Il Movimento infatti continua ad avere un elettorato ampio e resistente all’usura, cui pure viene quotidiana­mente sottoposto dalle lotte intestine. Gli manca solo disciplina, responsabi­lità, unità interna e credibilit­à di governo. Tutte cose che non si acquistano se

non ci trasforma in un vero e proprio partito, mettendo in condizioni di non nuocere l’ala movimentis­ta. Operazione di una certa difficoltà per chi è nato da un «vaffa».

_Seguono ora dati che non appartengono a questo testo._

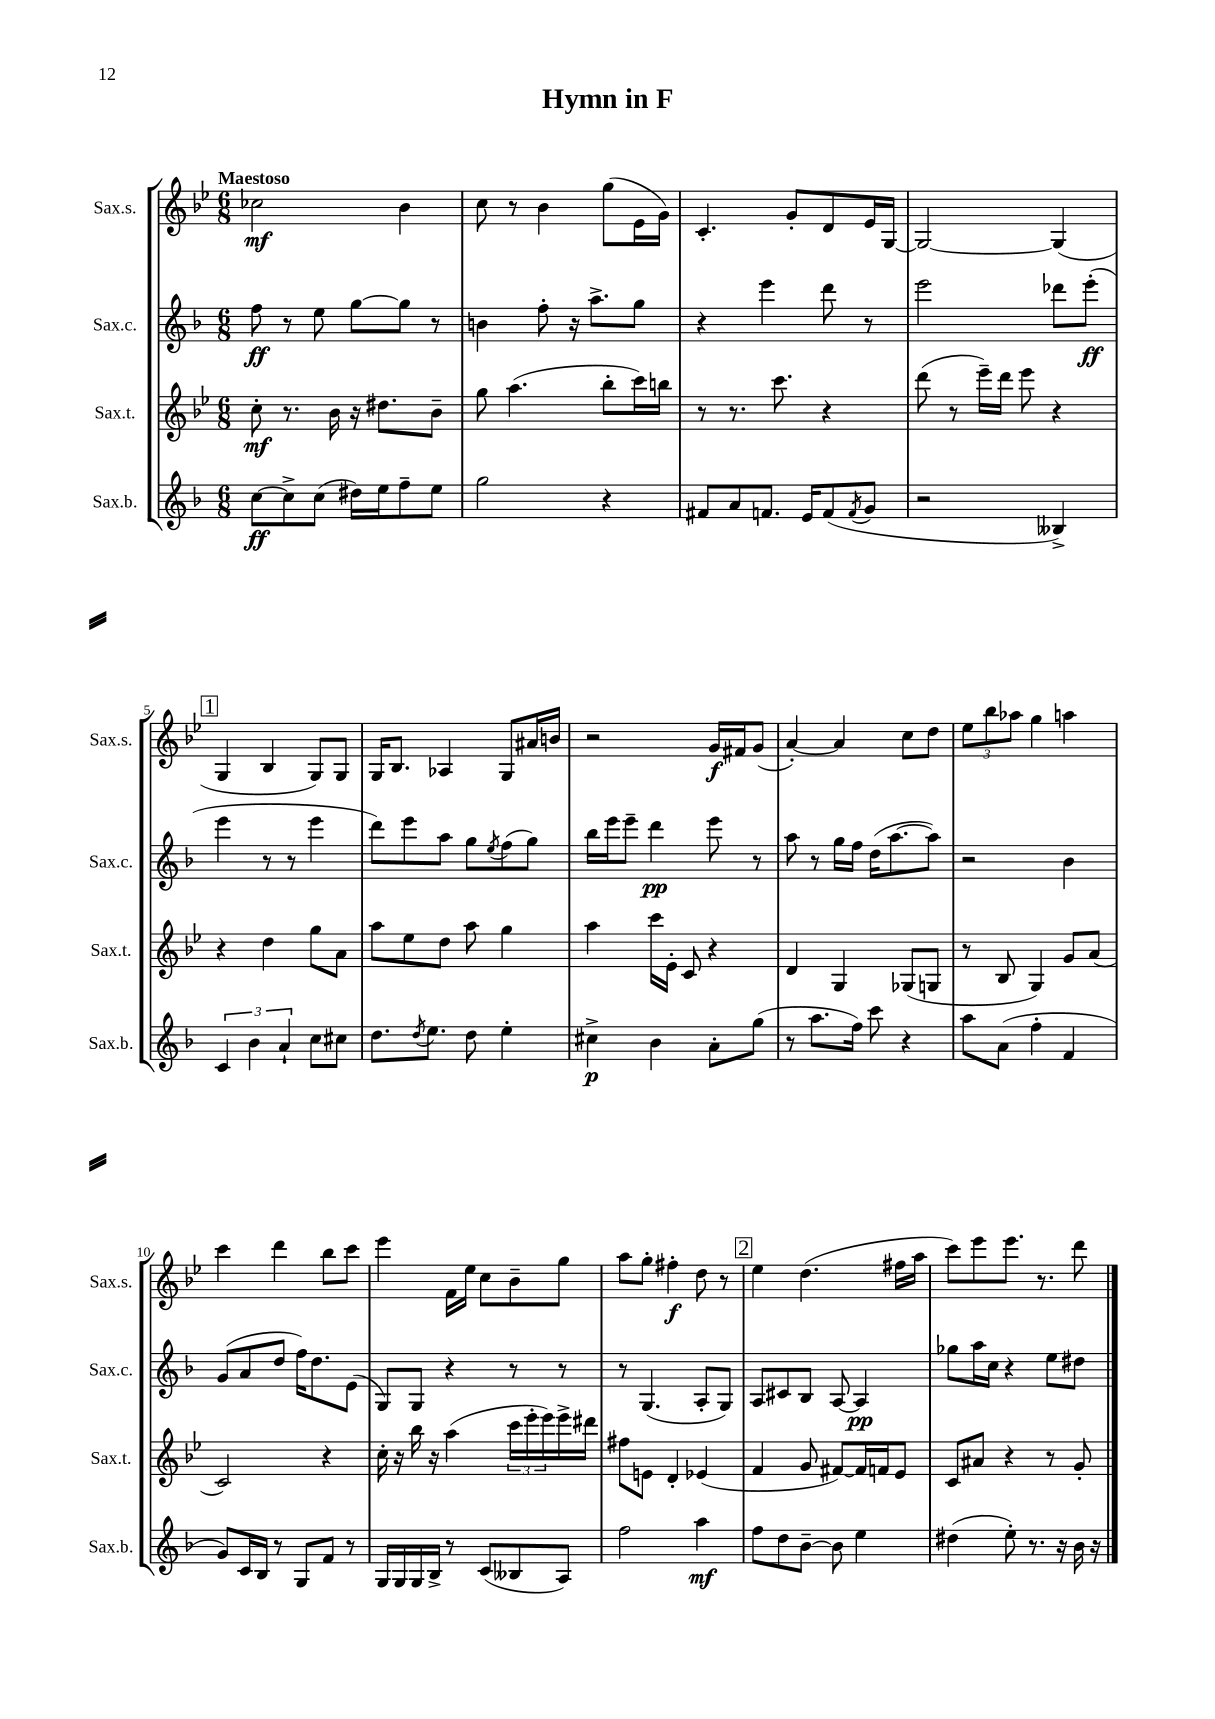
\header { title = "Hymn in F" }
<<
\new StaffGroup <<
\new Staff = "s0" \with { instrumentName = "Sax.s." shortInstrumentName = "Sax.s." } {
    \clef treble \key bes \major \numericTimeSignature \time 6/8 \tempo "Maestoso"
    ces''2\mf bes'4 |
    c''8 r8 bes'4 g''8( ees'16 g'16) |
    c'4.-. g'8-. d'8 ees'16 g16~ |
    g2~ g4( |
    \mark \markup { \box "1" } g4 bes4 g8) g8 |
    g16 bes8. aes4 g8 ais'16 b'16 |
    r2 g'16\f fis'16 g'8( |
    a'4~-.) a'4 c''8 d''8 |
    \tuplet 3/2 { ees''8 bes''8 aes''8 } g''4 a''4 |
    c'''4 d'''4 bes''8 c'''8 |
    ees'''4 f'16 ees''16 c''8 bes'8-- g''8 |
    a''8 g''8-. fis''4-.\f d''8 r8 |
    \mark \markup { \box "2" } ees''4 d''4.( fis''16 a''16 |
    c'''8) ees'''8 ees'''8. r8. d'''8 \bar "|." |
}
\new Staff = "s1" \with { instrumentName = "Sax.c." shortInstrumentName = "Sax.c." } {
    \clef treble \key f \major \numericTimeSignature \time 6/8
    f''8\ff r8 e''8 g''8~ g''8 r8 |
    b'4 f''8-. r16 a''8.-> g''8 |
    r4 e'''4 d'''8 r8 |
    e'''2 des'''8 e'''8-.\ff( |
    \mark \markup { \box "1" } e'''4 r8 r8 e'''4 |
    d'''8) e'''8 a''8 g''8 \acciaccatura { e''8 } f''8( g''8) |
    bes''16 e'''16 e'''8-- d'''4\pp e'''8 r8 |
    a''8 r8 g''16 f''16 d''16( a''8.~ a''8) |
    r2 bes'4 |
    g'8( a'8 d''8 f''16) d''8. e'8( |
    g8) g8 r4 r8 r8 |
    r8 g4.( a8-. g8) |
    \mark \markup { \box "2" } a8 cis'8 bes8 a8~ a4\pp |
    ges''8 a''16 c''16 r4 e''8 dis''8 \bar "|." |
}
\new Staff = "s2" \with { instrumentName = "Sax.t." shortInstrumentName = "Sax.t." } {
    \clef treble \key bes \major \numericTimeSignature \time 6/8
    c''8-.\mf r8. bes'16 r16 dis''8. bes'8-- |
    g''8 a''4.( bes''8-. c'''16) b''16 |
    r8 r8. c'''8. r4 |
    d'''8( r8 ees'''16--) d'''16 ees'''8 r4 |
    \mark \markup { \box "1" } r4 d''4 g''8 a'8 |
    a''8 ees''8 d''8 a''8 g''4 |
    a''4 c'''16 ees'16-. c'8 r4 |
    d'4 g4 ges8( g8 |
    r8 bes8 g4) g'8 a'8( |
    c'2) r4 |
    c''16-. r16 bes''16 r16 a''4( \tuplet 3/2 { c'''16 ees'''16-. ees'''16) } ees'''16-> dis'''16 |
    fis''8 e'8 d'4-. ees'4( |
    \mark \markup { \box "2" } f'4 g'8 fis'8~) fis'16 f'16 ees'8 |
    c'8 ais'8 r4 r8 g'8-. \bar "|." |
}
\new Staff = "s3" \with { instrumentName = "Sax.b." shortInstrumentName = "Sax.b." } {
    \clef treble \key f \major \numericTimeSignature \time 6/8
    c''8~\ff c''8-> c''8( dis''16) e''16 f''8-- e''8 |
    g''2 r4 |
    fis'8 a'8 f'8. e'16 f'8( \acciaccatura { f'8 } g'8 |
    r2 beses4->) |
    \mark \markup { \box "1" } \tuplet 3/2 { c'4 bes'4 a'4-! } c''8 cis''8 |
    d''8. \acciaccatura { d''8 } e''8. d''8 e''4-. |
    cis''4->\p bes'4 a'8-. g''8( |
    r8 a''8. f''16) c'''8 r4 |
    a''8 a'8( f''4-. f'4 |
    g'8) c'16 bes16 r8 g8 f'8 r8 |
    g16 g16 g16 bes16-> r8 c'8( beses8 a8) |
    f''2 a''4\mf |
    \mark \markup { \box "2" } f''8 d''8 bes'8~-- bes'8 e''4 |
    dis''4( e''8-.) r8. r16 bes'16 r16 \bar "|." |
}
>>
>>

Al momento è impossibil­e capire quale equazione possa mai risolvere questo rebus, anzi tribus, della vicenda politica italiana, dominata da tre protagonis­ti tutti troppo deboli per vincere ma tutti abbastanza forti per impedire agli altri due di farlo. Ed è questa la ragione per cui ogni volta che si parla di elezioni in Italia l’Europa trema e i mercati si innervosis­cono. Sommato all’enorme debito pubblico, l’enigma politico è il vero e proprio tallone d’Achille di un Paese che forse potrebbe perfino ritrovare la via di una crescita un po’ più effervesce­nte, dopo tanto soffrire e languire.

Per questo ai protagonis­ti di questo stallo che dura ormai da anni noi cittadini dobbiamo chiedere due cose. Primo: tenere al riparo le istituzion­i, il governo in carica e l’interesse nazionale dalla loro contesa, non rimettendo­si a correre verso elezioni anticipate che a questo punto saprebbero tanto di un rilancio al buio nel poker. Secondo: approfitta­re del «velo dell’ignoranza» in cui oggi tutti ci troviamo, non sapendo chi può vincere l’anno prossimo, per fare una legge elettorale onesta ed equanime e che, senza trucchi e senza inganni, dia una spinta decisa alla governabil­ità a vantaggio di chi avrà più voti. In questa materia miracoli non se ne possono fare (neanche l’iper-maggiorita­rio inglese ne fa); ma qualcosa di sensato e di efficace si può e si deve fare. Poi, una volta fatta, ricomincin­o pure a darsele di santa ragione.